Con semejante mezcla, los patrones fundamentalistas dicen que los partidos no son muy lindos para mirar, pero los patrones advenedizos se divierten y se sienten en la cima. Así se arma la temporada internacional: Inglaterra, Palm Beach, Sudeste Asiático, todo muy charming, por supuesto. Y así se arma una legión de mercenarios argentinos que recorre el mundo jugando para patrones ligeramente ineptos, pero que les pagan muy bien.
Esta tarde, al octavo chuker los equipos seguían empatados. Las críticas de La Nación dirían luego que nunca hubo un partido más parejo, que la defensa de uno: impecable; que el ataque del otro: violento; que los caballos: de primera; que la poca diferencia de handicap entre los equipos había hecho que la final del 2006 fuera un verdadero espectáculo: como los que hacía mucho no se veían. En el polo, cuando se acaban los chukers y todavía no hay ganador, se pasa a un tiempo suplementario que se llama el gol de oro, y que consiste en que gana el que primero meta el gol.
El chuker suplementario duró un poco más de cinco minutos, y entre que iban de un lado y el otro sin anotar, pasaron algunas otras cosas: una yegua se fracturó y relinchaba de dolor, su dueño la abrazaba y se le salían las lágrimas; dos hermanos Novillo se pelearon y casi se van a los golpes, si no es porque un viejo elegante que parecía su padre les gritó: ¡maricones, están en una final!; la rubia malteñida se terminó de emborrachar y vomitó en plena tribuna, y eso fue tan poco glamoroso; el heredero ojiverde llamó a su prima Lola: “te dedico el gol de oro”, le dijo, y que si estaría en el asado de tía Muñeca.
Y como siempre: al final del partido el campo se alfombró de la espuma más cara de la Argentina. Adolfito recibió la copa y les dedicó el triunfo a su equipo y a su mujer, que lo saludaba desde el palenque, hermosa como una princesa. A la salida las familias se abrazaron y volvieron a sus casas, en donde un asado los esperaba para seguir celebrando.
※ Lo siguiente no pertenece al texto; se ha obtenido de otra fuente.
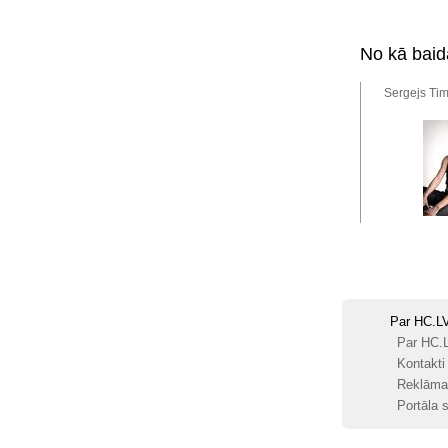
No kā baid
Sergejs Tim
Par HC.L
Par HC.
Kontakti
Reklāma
Portāla s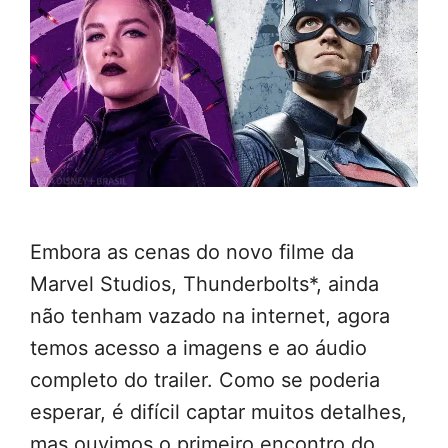
Embora as cenas do novo filme da
Marvel Studios, Thunderbolts*, ainda
não tenham vazado na internet, agora
temos acesso a imagens e ao áudio
completo do trailer. Como se poderia
esperar, é difícil captar muitos detalhes,
mas ouvimos o primeiro encontro do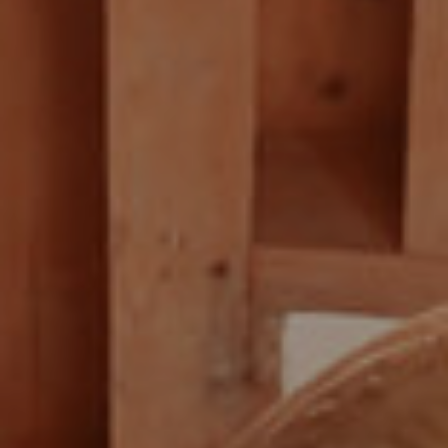
ARCHITECTURE D’INTÉRIEUR
CONTACT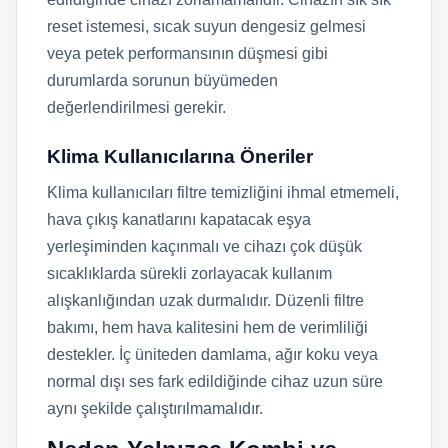
reset istemesi, sıcak suyun dengesiz gelmesi
veya petek performansının düşmesi gibi
durumlarda sorunun büyümeden
değerlendirilmesi gerekir.
Klima Kullanıcılarına Öneriler
Klima kullanıcıları filtre temizliğini ihmal etmemeli,
hava çıkış kanatlarını kapatacak eşya
yerleşiminden kaçınmalı ve cihazı çok düşük
sıcaklıklarda sürekli zorlayacak kullanım
alışkanlığından uzak durmalıdır. Düzenli filtre
bakımı, hem hava kalitesini hem de verimliliği
destekler. İç üniteden damlama, ağır koku veya
normal dışı ses fark edildiğinde cihaz uzun süre
aynı şekilde çalıştırılmamalıdır.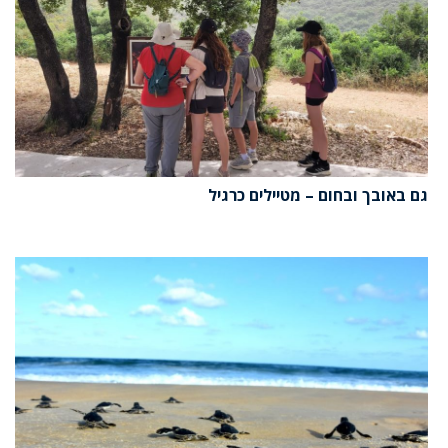
גם באובך ובחום – מטיילים כרגיל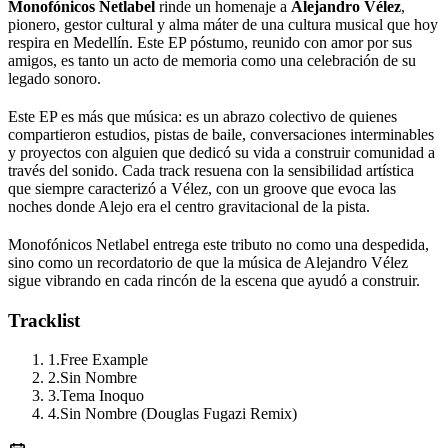
Monofónicos Netlabel
rinde un homenaje a
Alejandro Vélez
,
pionero, gestor cultural y alma máter de una cultura musical que hoy
respira en Medellín. Este EP póstumo, reunido con amor por sus
amigos, es tanto un acto de memoria como una celebración de su
legado sonoro.
Este EP es más que música: es un abrazo colectivo de quienes
compartieron estudios, pistas de baile, conversaciones interminables
y proyectos con alguien que dedicó su vida a construir comunidad a
través del sonido. Cada track resuena con la sensibilidad artística
que siempre caracterizó a Vélez, con un groove que evoca las
noches donde Alejo era el centro gravitacional de la pista.
Monofónicos Netlabel entrega este tributo no como una despedida,
sino como un recordatorio de que la música de Alejandro Vélez
sigue vibrando en cada rincón de la escena que ayudó a construir.
Tracklist
1
.
Free Example
2
.
Sin Nombre
3
.
Tema Inoquo
4
.
Sin Nombre (Douglas Fugazi Remix)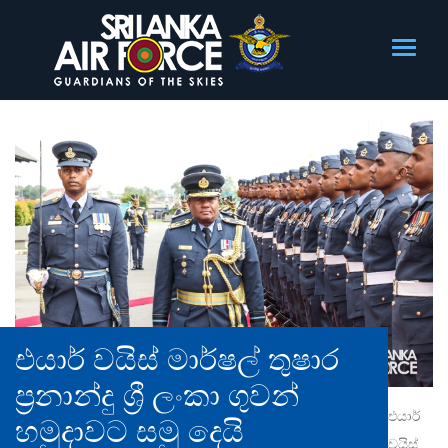
එයාර් වයිස් මාර්ෂල් තුෂාර
ප්‍රනාන්දු ශ්‍රී ලංකා ගුවන්
එයාර්
හමුදාවට සමු දෙයි
වයිස්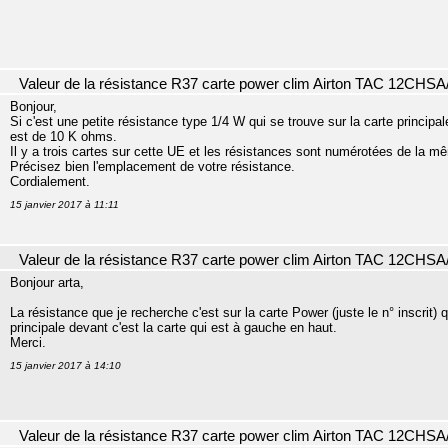
Valeur de la résistance R37 carte power clim Airton TAC 12CHSA
Bonjour,
Si c'est une petite résistance type 1/4 W qui se trouve sur la carte principal
est de 10 K ohms.
Il y a trois cartes sur cette UE et les résistances sont numérotées de la m
Précisez bien l'emplacement de votre résistance.
Cordialement.
15 janvier 2017 à 11:11
Valeur de la résistance R37 carte power clim Airton TAC 12CHSA
Bonjour arta,
La résistance que je recherche c'est sur la carte Power (juste le n° inscrit) 
principale devant c'est la carte qui est à gauche en haut.
Merci.
15 janvier 2017 à 14:10
Valeur de la résistance R37 carte power clim Airton TAC 12CHSA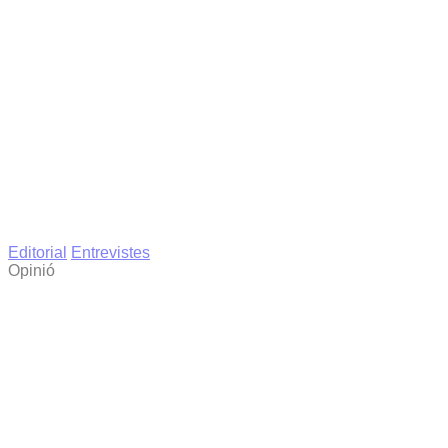
Editorial
Entrevistes
Opinió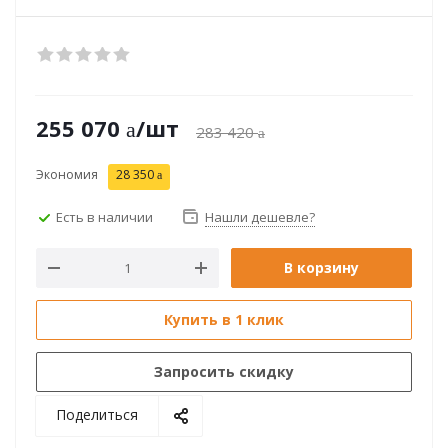
255 070
/шт
283 420
Экономия
28 350
Есть в наличии
Нашли дешевле?
В корзину
Купить в 1 клик
Запросить скидку
Поделиться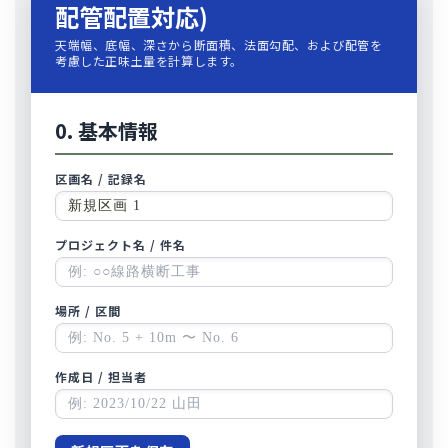
配管配置対応)
天端幅、底幅、深さから断面積、法面勾配、および配管を
考慮した正味土量を計算します。
0. 基本情報
区画名 / 記録名
プロジェクト名 / 件名
場所 / 区間
作成日 / 担当者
–¿Para celebrar qué?, linda, si perdimos.
Le dice un joven esposo a su joven esposa que lleva en brazos a su nene de propaganda, que acaba de reclamar en el guarda bebés. Ella le responde que qué importa, le da un beso a su hijo y sonríe:
–Para celebrar la vida, mi amor.
Claro, ¿por qué no? si todos ellos tienen vidas tan felices.